What did Elizabeth do in response to the papal bull?
The bull declared Queen Elizabeth excommunicated and absolved her subjects from any allegiance to her. It also excommunicated any that obeyed her orders. Its argument drew on the hierocratic theory of the papacy established by medieval canonists.
Why did the pope dislike Elizabeth?
The new pope, Pius V, did not like Elizabeth. Like all Catholics, he believed she was illegitimate, and thus had no right to the throne of England. Catholics believed that the true Queen of the land was Mary Queen of Scots.
How did Elizabeth deal with the Catholics?
Her formula was simple – if the Catholics were loyal to the Queen and discreet in their worship, she would tolerate them. However, Bishops had been instructed to remove all forms of Catholic practices as witnessed in services by clergy.
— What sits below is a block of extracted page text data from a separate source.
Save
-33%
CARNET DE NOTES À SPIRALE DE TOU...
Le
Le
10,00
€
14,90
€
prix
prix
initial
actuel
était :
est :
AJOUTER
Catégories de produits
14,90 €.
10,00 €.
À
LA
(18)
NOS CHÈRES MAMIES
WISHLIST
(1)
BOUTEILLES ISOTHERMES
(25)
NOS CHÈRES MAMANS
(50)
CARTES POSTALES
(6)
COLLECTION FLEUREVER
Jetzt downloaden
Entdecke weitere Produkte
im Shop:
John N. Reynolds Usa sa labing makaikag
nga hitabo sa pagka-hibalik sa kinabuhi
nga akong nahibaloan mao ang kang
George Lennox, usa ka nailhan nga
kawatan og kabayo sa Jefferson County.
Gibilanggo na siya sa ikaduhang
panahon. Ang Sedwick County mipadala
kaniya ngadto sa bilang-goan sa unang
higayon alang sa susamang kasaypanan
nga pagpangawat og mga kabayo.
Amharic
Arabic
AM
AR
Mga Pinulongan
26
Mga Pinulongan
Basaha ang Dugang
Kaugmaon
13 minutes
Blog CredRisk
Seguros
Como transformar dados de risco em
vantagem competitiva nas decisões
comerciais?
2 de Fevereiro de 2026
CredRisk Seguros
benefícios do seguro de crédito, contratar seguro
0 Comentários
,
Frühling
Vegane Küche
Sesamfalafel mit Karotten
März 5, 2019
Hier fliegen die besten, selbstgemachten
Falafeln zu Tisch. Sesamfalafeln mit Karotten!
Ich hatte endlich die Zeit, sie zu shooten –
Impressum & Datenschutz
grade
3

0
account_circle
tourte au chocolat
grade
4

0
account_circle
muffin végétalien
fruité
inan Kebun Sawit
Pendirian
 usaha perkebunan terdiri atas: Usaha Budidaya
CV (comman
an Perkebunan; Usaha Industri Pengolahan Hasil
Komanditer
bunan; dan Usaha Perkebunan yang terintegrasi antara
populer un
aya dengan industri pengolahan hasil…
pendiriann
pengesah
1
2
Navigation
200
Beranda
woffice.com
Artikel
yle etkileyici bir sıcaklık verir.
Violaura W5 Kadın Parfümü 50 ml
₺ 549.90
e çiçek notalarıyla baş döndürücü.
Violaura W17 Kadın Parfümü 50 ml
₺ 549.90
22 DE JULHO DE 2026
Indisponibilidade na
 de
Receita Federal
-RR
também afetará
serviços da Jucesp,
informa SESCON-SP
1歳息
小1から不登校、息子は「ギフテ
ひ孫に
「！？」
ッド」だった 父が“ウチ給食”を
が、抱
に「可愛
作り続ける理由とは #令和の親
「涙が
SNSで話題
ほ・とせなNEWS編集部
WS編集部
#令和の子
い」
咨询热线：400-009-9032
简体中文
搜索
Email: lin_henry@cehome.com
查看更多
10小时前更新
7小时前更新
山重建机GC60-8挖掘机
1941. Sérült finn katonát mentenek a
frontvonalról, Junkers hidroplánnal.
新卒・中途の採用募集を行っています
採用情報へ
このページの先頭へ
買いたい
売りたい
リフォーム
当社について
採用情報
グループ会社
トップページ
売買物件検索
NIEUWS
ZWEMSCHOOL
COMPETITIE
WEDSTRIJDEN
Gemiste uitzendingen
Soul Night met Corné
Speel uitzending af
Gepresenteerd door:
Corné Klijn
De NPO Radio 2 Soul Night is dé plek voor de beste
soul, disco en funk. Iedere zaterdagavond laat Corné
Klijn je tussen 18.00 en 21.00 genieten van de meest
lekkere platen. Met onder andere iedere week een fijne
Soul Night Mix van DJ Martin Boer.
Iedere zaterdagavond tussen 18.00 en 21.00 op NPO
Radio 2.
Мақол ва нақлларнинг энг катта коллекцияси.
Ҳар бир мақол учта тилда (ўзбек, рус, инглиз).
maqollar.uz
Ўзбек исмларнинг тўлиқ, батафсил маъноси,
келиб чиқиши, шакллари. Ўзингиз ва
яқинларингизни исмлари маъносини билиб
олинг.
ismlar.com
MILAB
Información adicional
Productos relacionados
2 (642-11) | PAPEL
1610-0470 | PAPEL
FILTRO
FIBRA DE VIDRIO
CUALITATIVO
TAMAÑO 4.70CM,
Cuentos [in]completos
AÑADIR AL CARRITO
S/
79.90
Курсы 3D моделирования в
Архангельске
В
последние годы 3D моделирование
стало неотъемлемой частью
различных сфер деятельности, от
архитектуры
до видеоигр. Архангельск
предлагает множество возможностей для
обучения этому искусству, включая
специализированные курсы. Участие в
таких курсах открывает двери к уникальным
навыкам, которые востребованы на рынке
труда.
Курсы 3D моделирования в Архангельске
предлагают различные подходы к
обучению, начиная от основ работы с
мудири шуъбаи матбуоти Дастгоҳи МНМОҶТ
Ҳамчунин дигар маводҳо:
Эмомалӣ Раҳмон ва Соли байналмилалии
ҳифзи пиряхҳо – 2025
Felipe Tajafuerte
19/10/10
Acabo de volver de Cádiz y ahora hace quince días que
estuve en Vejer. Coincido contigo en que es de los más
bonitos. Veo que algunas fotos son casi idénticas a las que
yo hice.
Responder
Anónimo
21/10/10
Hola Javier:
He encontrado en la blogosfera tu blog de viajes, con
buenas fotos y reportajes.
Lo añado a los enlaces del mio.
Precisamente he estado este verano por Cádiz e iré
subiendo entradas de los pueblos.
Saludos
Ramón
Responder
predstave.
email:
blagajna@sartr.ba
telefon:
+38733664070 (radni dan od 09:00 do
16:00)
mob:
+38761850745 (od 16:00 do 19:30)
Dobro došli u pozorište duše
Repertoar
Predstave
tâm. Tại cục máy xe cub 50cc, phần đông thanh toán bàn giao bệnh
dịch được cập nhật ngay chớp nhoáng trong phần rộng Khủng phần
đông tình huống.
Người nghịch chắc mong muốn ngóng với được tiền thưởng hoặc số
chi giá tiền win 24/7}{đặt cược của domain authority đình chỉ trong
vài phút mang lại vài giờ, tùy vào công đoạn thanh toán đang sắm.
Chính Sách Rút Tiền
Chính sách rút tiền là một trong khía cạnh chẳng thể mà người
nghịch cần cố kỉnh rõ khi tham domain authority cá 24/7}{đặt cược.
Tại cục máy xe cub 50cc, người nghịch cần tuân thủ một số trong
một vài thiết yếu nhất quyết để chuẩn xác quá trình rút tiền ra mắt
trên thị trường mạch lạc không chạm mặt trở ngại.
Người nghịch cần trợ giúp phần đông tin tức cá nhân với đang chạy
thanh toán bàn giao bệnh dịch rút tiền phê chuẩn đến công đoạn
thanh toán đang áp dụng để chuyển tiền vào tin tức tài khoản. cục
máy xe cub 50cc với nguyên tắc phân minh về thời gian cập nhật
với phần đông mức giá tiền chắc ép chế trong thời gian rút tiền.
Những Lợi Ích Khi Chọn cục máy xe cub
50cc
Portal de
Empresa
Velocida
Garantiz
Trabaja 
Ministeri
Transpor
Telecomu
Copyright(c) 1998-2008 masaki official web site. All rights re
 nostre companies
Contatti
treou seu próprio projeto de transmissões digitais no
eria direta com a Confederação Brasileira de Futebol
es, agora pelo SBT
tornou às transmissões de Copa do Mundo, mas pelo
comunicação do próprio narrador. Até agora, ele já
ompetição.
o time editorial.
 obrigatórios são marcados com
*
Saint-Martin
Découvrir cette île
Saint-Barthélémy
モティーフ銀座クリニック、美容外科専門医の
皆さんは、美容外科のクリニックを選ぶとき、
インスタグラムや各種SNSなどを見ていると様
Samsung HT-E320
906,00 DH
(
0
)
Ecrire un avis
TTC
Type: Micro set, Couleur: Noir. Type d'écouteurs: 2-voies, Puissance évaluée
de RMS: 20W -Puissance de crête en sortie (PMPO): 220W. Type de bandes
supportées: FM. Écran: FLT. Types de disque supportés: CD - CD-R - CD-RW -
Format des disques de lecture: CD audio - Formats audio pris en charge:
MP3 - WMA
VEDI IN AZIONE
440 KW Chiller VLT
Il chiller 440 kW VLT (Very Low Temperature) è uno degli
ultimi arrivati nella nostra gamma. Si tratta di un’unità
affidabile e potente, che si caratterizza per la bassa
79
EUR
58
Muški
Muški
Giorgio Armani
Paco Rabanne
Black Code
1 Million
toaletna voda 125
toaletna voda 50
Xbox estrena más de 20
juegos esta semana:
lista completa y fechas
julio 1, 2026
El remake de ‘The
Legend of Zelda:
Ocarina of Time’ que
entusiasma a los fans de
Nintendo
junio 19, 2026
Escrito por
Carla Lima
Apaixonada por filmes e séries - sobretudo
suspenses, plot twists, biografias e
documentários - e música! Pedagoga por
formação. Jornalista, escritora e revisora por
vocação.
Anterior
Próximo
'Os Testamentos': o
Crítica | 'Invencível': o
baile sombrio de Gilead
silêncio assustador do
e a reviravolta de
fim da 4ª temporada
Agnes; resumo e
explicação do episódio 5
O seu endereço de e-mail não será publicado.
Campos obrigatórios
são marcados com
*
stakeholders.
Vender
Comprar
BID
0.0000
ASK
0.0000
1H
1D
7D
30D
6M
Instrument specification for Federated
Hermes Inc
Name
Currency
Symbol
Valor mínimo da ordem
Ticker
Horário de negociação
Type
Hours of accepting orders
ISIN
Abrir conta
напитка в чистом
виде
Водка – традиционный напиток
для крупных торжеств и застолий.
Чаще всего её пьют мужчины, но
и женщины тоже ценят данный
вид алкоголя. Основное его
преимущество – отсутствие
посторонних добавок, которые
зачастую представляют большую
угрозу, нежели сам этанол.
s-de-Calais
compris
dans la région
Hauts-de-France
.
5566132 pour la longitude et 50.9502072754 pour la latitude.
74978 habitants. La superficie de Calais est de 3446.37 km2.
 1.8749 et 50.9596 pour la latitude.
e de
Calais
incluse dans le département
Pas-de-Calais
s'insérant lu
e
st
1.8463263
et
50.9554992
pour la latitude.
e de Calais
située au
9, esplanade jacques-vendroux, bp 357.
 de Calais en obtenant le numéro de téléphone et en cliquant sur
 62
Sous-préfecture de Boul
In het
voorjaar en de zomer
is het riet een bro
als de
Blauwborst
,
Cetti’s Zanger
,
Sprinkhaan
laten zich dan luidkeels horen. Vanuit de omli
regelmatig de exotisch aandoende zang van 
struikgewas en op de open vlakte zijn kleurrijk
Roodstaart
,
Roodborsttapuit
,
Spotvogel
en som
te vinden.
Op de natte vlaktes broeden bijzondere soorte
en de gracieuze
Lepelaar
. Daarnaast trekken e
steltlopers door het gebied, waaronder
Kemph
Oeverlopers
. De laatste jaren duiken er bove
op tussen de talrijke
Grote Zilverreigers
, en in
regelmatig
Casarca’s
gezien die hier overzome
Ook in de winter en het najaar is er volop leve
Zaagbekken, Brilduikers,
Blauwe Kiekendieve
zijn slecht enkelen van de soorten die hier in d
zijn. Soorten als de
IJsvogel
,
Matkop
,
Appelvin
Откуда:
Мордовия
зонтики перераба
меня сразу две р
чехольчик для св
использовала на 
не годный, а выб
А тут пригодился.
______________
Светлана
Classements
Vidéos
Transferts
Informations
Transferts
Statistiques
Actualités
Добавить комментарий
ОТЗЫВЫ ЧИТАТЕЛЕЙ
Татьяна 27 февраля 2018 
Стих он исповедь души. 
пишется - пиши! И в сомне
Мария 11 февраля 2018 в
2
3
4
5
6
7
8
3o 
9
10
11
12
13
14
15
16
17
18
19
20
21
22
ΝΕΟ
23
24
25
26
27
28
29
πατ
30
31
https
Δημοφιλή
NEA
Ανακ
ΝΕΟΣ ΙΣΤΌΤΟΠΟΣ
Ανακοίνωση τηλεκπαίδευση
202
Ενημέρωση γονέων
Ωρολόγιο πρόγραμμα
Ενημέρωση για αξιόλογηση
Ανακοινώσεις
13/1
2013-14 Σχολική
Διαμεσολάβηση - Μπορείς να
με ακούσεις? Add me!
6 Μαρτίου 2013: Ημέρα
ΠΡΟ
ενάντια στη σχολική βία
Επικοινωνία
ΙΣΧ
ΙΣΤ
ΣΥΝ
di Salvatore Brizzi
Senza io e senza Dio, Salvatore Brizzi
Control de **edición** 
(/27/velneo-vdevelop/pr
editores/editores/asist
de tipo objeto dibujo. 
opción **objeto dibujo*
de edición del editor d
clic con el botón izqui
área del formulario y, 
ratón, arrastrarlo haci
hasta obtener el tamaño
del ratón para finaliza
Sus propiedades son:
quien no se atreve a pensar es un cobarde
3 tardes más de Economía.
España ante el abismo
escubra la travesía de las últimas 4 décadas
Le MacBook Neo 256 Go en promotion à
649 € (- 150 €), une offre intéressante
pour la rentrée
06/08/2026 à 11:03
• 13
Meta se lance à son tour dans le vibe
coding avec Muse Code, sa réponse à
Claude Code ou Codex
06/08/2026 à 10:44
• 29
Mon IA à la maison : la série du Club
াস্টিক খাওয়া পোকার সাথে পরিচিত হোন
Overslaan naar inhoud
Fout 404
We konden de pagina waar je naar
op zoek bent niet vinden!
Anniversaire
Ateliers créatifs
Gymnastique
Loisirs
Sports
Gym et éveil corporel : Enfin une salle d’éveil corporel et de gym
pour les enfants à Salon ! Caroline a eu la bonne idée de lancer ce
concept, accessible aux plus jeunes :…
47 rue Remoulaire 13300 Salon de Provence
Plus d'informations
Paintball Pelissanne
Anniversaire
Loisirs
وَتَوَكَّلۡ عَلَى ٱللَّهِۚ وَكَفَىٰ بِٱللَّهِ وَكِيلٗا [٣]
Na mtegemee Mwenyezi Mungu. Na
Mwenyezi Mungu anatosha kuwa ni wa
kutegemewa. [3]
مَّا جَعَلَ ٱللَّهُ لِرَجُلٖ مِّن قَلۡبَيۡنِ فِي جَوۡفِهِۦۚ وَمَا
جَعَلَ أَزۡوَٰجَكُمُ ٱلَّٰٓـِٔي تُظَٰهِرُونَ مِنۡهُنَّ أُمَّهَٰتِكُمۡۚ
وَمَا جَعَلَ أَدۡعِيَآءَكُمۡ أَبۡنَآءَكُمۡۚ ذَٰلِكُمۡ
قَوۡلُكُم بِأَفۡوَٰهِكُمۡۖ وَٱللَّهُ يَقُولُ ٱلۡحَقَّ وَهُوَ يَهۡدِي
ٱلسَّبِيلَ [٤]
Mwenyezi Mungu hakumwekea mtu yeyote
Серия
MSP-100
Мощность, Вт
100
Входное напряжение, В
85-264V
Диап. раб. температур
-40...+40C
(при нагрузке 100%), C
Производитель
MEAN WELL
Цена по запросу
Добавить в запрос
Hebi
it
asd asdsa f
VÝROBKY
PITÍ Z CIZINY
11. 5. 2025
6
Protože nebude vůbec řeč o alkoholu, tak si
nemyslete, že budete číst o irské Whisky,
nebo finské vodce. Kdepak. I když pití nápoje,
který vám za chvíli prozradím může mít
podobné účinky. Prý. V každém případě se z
What is the meaning of papal bull?
papal bull, in Roman Catholicism, an official papal letter or document. The name is derived from the lead seal (bulla) traditionally affixed to such documents.
How did Elizabeth deal with Catholic threats?
It therefore can be said that whilst the Catholic threat was high during the middle years of her reign, Elizabeth dealt with it well, issuing laws and using the sources she had, such as one of her advisors Walsingham working around the country helping to diminish the threat.
What was Elizabeth’s response to the Catholic threat after 1580?
To strengthen her position, Elizabeth passed laws to minimise the Catholic threat. Despite these measures, a fear of Catholic plots was an on-going and serious threat. The main figurehead for such plotters was Mary, Queen of Scots.
How did Elizabeth respond to the revolt of the Northern Earls?
During this period the Northern Earls were very powerful. When Elizabeth came to the throne she tried to limit their power by putting Southern lords in charge of some of their lands.
Was Queen Elizabeth tolerant of Catholics?
Elizabeth’s religious views were remarkably tolerant for the age in which she lived. While she had her own beliefs and convictions, she also believed in tolerating the views of others, and sincerely believed that Catholics and Protestants were basically of the same faith.
Why did Catholics think Elizabeth was illegitimate?
Many people believed Elizabeth to be illegitimate and so felt she had no right to be on the throne. (Her father, Henry VIII, had divorced his first wife. Catholics didn’t recognise divorce and so viewed his second marriage to Elizabeth’s mother as illegal.)
Why was religion Elizabeth’s biggest problem?
The greatest problem for a Protestant monarch, such as Elizabeth, would be if a Catholic’s loyalty to the Pope came above that to the Crown, especially when the Pope and Queen disagreed on an issue. As such religion was one of the problems that Elizabeth had to deal with straight away.